Quand le rapport contradictoire entre le prolétariat et le capital ne se définit plus que dans la fluidité de la reproduction capitaliste, le prolétariat ne peut s’opposer au capital qu’en remettant en cause le mouvement dans lequel il est lui-même reproduit comme classe. Le prolétariat ne porte plus aucun projet de réorganisation sociale comme affirmation de ce qu’il est ; en contradiction avec le capital, il est, dans la dynamique de la lutte de classe,  en contradiction avec sa propre existence comme classe.  C’est maintenant le contenu et l’enjeu de la lutte des classes.
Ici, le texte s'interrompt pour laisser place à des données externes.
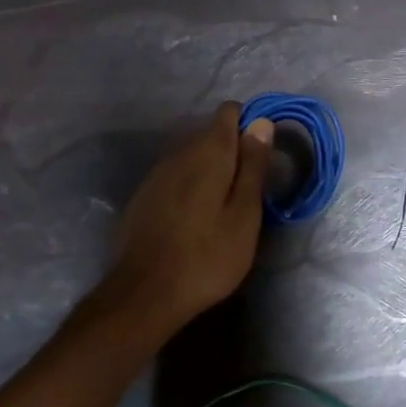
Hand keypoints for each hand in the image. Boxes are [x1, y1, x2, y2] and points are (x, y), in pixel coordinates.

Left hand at [105, 102, 273, 332]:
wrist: (145, 293)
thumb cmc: (208, 256)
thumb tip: (261, 122)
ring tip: (224, 208)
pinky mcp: (143, 196)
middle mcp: (178, 154)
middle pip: (209, 134)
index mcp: (207, 153)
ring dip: (211, 171)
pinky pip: (175, 177)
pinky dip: (191, 187)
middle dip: (232, 152)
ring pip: (191, 156)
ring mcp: (156, 175)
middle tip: (249, 193)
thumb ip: (253, 166)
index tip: (262, 159)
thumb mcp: (244, 215)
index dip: (250, 127)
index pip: (229, 113)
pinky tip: (196, 218)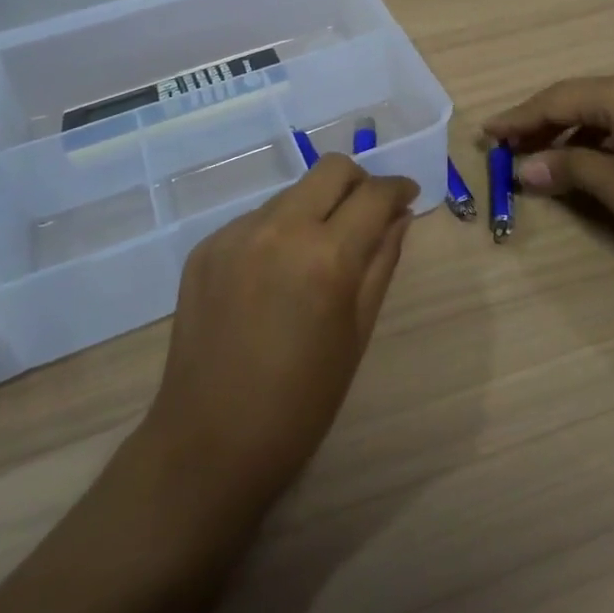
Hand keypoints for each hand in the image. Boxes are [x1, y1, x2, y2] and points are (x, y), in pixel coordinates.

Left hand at [144, 155, 417, 507]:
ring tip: (317, 253)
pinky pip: (256, 219)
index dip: (398, 188)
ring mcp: (236, 234)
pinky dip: (279, 231)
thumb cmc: (300, 402)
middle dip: (359, 182)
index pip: (374, 194)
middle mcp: (280, 229)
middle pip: (331, 169)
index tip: (407, 196)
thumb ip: (382, 263)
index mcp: (326, 257)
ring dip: (316, 207)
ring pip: (293, 192)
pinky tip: (275, 275)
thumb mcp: (357, 333)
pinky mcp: (206, 247)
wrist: (208, 444)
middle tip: (367, 213)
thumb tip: (400, 216)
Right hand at [483, 70, 613, 251]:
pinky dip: (593, 134)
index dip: (517, 119)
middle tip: (506, 146)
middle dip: (537, 122)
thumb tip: (525, 169)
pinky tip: (586, 156)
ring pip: (596, 108)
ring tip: (539, 154)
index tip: (486, 133)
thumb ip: (570, 171)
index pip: (552, 100)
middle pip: (573, 98)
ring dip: (565, 129)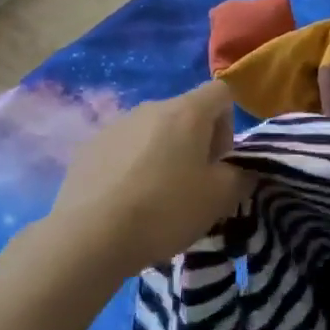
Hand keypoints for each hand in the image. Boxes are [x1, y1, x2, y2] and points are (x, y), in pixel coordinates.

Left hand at [48, 81, 252, 279]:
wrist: (89, 237)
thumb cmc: (164, 210)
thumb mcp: (218, 199)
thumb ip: (240, 177)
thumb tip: (241, 171)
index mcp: (187, 111)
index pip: (221, 92)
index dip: (228, 123)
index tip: (219, 160)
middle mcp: (151, 107)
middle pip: (185, 112)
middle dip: (195, 142)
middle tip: (192, 184)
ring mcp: (116, 124)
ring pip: (152, 131)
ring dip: (162, 153)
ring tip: (155, 197)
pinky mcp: (89, 147)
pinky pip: (123, 148)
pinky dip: (131, 166)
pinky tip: (124, 202)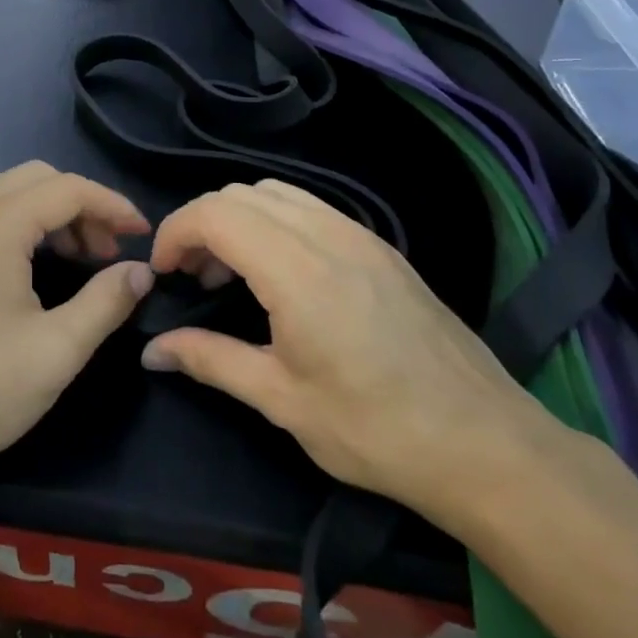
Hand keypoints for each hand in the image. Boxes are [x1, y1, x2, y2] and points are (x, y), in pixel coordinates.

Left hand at [0, 162, 154, 500]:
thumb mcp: (56, 351)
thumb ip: (106, 302)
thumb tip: (141, 272)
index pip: (67, 188)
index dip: (112, 205)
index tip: (143, 235)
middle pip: (34, 178)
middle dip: (79, 205)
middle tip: (107, 251)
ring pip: (3, 192)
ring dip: (45, 212)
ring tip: (74, 257)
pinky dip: (14, 224)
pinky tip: (27, 269)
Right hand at [141, 180, 548, 526]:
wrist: (485, 444)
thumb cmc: (376, 429)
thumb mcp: (282, 401)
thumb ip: (210, 360)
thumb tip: (151, 349)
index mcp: (298, 270)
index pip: (215, 214)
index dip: (175, 233)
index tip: (163, 274)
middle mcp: (328, 235)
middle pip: (240, 194)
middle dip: (201, 225)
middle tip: (191, 278)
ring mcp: (360, 235)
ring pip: (276, 193)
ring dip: (238, 219)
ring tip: (231, 275)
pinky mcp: (380, 247)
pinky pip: (310, 208)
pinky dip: (274, 222)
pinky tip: (279, 275)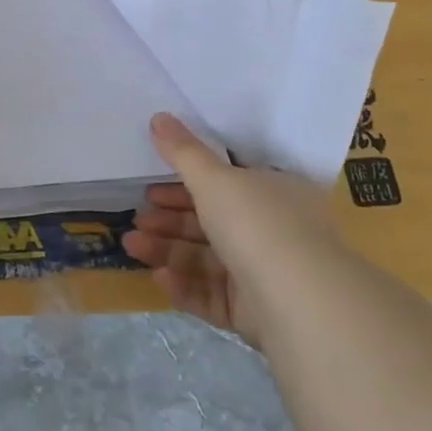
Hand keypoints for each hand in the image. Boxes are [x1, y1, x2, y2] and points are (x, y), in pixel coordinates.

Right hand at [120, 113, 338, 345]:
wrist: (300, 302)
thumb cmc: (258, 224)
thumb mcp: (215, 178)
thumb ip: (183, 152)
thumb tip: (158, 116)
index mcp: (274, 194)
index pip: (226, 185)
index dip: (185, 184)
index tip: (151, 188)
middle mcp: (273, 232)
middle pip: (211, 223)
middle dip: (169, 220)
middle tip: (137, 219)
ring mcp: (265, 275)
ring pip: (206, 260)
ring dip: (167, 251)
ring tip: (131, 246)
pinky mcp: (255, 313)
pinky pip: (213, 295)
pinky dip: (184, 285)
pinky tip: (158, 278)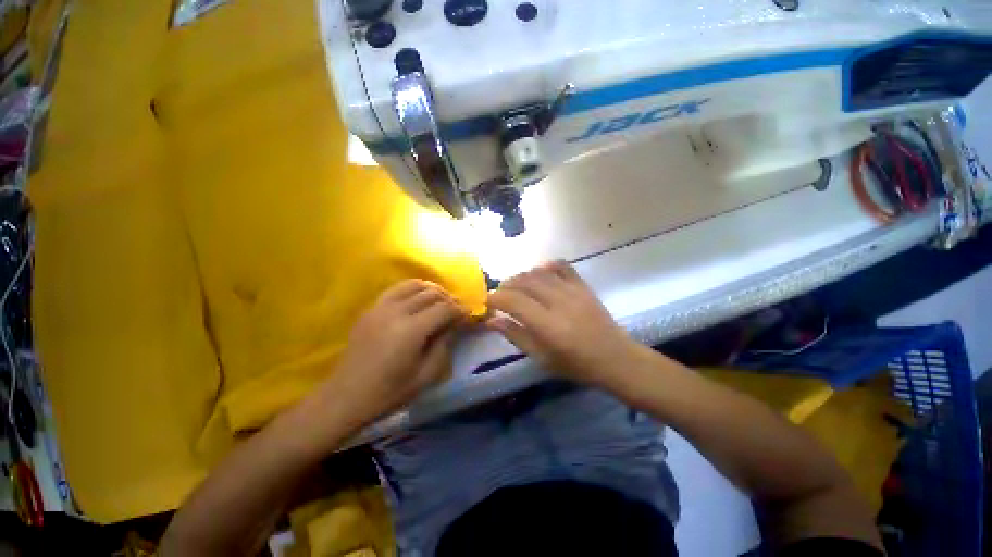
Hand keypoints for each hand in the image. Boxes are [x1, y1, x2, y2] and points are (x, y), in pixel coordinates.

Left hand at [323, 279, 467, 426]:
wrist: (346, 397)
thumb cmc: (389, 392)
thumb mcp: (426, 375)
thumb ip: (444, 345)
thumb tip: (454, 324)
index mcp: (411, 331)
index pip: (444, 309)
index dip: (460, 309)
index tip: (469, 314)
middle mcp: (396, 312)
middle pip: (431, 294)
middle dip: (449, 298)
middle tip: (457, 309)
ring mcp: (381, 307)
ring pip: (414, 285)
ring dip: (432, 289)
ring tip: (441, 300)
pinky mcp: (371, 308)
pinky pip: (396, 288)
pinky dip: (413, 289)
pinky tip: (418, 299)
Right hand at [486, 261, 647, 389]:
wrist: (615, 358)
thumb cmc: (576, 365)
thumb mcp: (541, 358)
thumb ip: (515, 336)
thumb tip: (491, 321)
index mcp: (547, 325)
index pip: (513, 301)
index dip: (496, 298)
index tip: (488, 301)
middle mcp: (559, 302)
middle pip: (524, 282)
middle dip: (506, 285)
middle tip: (500, 294)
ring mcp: (573, 291)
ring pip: (539, 273)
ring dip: (522, 276)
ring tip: (516, 286)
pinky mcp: (583, 286)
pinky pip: (562, 266)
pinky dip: (547, 266)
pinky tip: (540, 272)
Mais, ce qui est la radicalité fondamentale de ce cycle de luttes est simultanément sa limite : l’existence de la classe dans la reproduction du capital. La théorie de la révolution communiste ne se réfère plus alors à un développement historique nécessaire mais à une conjoncture de contradictions traversant toutes les instances du mode de production comme développement nécessaire de la contradiction résidant dans le rapport de production fondamental : l’exploitation.

L’abolition du capital, c’est-à-dire la révolution et la production du communisme, est immédiatement abolition des classes et donc du prolétariat, dans la communisation de la société, c’est-à-dire la production de relations immédiates entre individus dans leur singularité. Individus qui ne sont plus chacun l’incarnation d’une catégorie sociale, y compris les catégories supposées naturelles comme les sexes sociaux de femme et d’homme.

La question de la distinction de genre, de la construction des catégories d’homme et de femme, la question de la lutte des femmes, depuis la fin des années 1960, dessinaient un angle mort de la théorie de la communisation : quelque chose que tout le travail théorique de dépassement du programmatisme avait, au mieux, plus ou moins consciemment ignoré, au pire, volontairement rejeté comme hors de propos (TC y compris).

La révolution est à partir de ce cycle de luttes un dépassement produit par celui-ci. Il ne peut y avoir transcroissance des luttes actuelles à la révolution pour la simple raison que celle-ci est abolition des classes. Ce dépassement, cette rupture, c’est le moment où, dans la lutte des classes, l’appartenance de classe, la distinction de genre, deviennent elles-mêmes une contrainte extérieure imposée par le capital, c’est un procès contradictoire interne au mode de production capitaliste. En attendant, ni orphelins du mouvement ouvrier, ni prophètes du communisme à venir, nous sommes dans la lutte de classe telle qu’elle est quotidiennement et telle qu’elle est productrice de théorie.